Required action: Without leaving anything out, print every line of the data.

········

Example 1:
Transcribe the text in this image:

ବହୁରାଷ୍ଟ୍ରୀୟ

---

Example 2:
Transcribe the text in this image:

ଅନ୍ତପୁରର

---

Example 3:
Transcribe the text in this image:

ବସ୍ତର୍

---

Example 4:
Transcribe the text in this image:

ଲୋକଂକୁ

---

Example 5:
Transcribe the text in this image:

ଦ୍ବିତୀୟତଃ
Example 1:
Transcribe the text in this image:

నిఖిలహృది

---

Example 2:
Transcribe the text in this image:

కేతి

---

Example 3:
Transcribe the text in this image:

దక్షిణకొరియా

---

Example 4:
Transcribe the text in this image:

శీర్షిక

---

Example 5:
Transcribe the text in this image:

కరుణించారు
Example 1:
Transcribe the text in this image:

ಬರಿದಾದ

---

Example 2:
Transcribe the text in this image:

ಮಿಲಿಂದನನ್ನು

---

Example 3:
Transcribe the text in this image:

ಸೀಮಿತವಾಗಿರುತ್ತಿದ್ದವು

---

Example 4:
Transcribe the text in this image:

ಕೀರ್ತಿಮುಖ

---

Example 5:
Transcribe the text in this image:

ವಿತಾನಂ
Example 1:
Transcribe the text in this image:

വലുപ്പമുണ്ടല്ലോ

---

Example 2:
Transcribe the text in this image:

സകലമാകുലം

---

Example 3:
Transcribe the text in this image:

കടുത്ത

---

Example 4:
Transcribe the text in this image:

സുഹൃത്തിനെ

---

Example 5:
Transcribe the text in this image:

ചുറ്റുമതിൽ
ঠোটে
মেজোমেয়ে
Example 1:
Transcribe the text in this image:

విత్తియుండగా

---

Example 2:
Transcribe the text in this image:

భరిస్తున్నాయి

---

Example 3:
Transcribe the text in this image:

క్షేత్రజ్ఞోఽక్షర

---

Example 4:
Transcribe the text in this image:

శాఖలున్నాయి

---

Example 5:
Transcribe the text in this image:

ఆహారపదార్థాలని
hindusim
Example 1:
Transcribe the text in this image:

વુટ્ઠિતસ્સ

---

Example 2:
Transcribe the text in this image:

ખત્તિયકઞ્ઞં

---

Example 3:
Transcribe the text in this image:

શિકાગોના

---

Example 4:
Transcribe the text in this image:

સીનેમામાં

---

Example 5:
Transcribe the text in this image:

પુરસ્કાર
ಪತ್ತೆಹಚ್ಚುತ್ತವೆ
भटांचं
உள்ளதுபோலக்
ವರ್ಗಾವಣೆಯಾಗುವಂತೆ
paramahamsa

········

Written solution:
Example 1:
Transcribe the text in this image:

ବହୁରାଷ୍ଟ୍ରୀୟ

---

Example 2:
Transcribe the text in this image:

ଅନ୍ତପୁରର

---

Example 3:
Transcribe the text in this image:

ବସ୍ତର୍

---

Example 4:
Transcribe the text in this image:

ଲୋକଂକୁ

---

Example 5:
Transcribe the text in this image:

ଦ୍ବିତୀୟତଃ
Example 1:
Transcribe the text in this image:

నిఖిలహృది

---

Example 2:
Transcribe the text in this image:

కేతి

---

Example 3:
Transcribe the text in this image:

దక్షిణకొరియా

---

Example 4:
Transcribe the text in this image:

శీర్షిక

---

Example 5:
Transcribe the text in this image:

కరుణించారు
Example 1:
Transcribe the text in this image:

ಬರಿದಾದ

---

Example 2:
Transcribe the text in this image:

ಮಿಲಿಂದನನ್ನು

---

Example 3:
Transcribe the text in this image:

ಸೀಮಿತವಾಗಿರುತ್ತಿದ್ದವು

---

Example 4:
Transcribe the text in this image:

ಕೀರ್ತಿಮುಖ

---

Example 5:
Transcribe the text in this image:

ವಿತಾನಂ
Example 1:
Transcribe the text in this image:

വലുപ്പമുണ്ടല്ലോ

---

Example 2:
Transcribe the text in this image:

സകലമാകുലം

---

Example 3:
Transcribe the text in this image:

കടുത്ത

---

Example 4:
Transcribe the text in this image:

സുഹൃത്തിനെ

---

Example 5:
Transcribe the text in this image:

ചുറ്റുമതിൽ
ঠোটে
মেজোমেয়ে
Example 1:
Transcribe the text in this image:

విత్తియుండగా

---

Example 2:
Transcribe the text in this image:

భరిస్తున్నాయి

---

Example 3:
Transcribe the text in this image:

క్షేత్రజ్ఞోఽక్షర

---

Example 4:
Transcribe the text in this image:

శాఖలున్నాయి

---

Example 5:
Transcribe the text in this image:

ఆహారపదార్థాలని
hindusim
Example 1:
Transcribe the text in this image:

વુટ્ઠિતસ્સ

---

Example 2:
Transcribe the text in this image:

ખત્તિયકઞ્ઞં

---

Example 3:
Transcribe the text in this image:

શિકાગોના

---

Example 4:
Transcribe the text in this image:

સીનેમામાં

---

Example 5:
Transcribe the text in this image:

પુરસ્કાર
ಪತ್ತೆಹಚ್ಚುತ್ತವೆ
भटांचं
உள்ளதுபோலக்
ವರ್ಗಾವಣೆಯಾಗುವಂತೆ
paramahamsa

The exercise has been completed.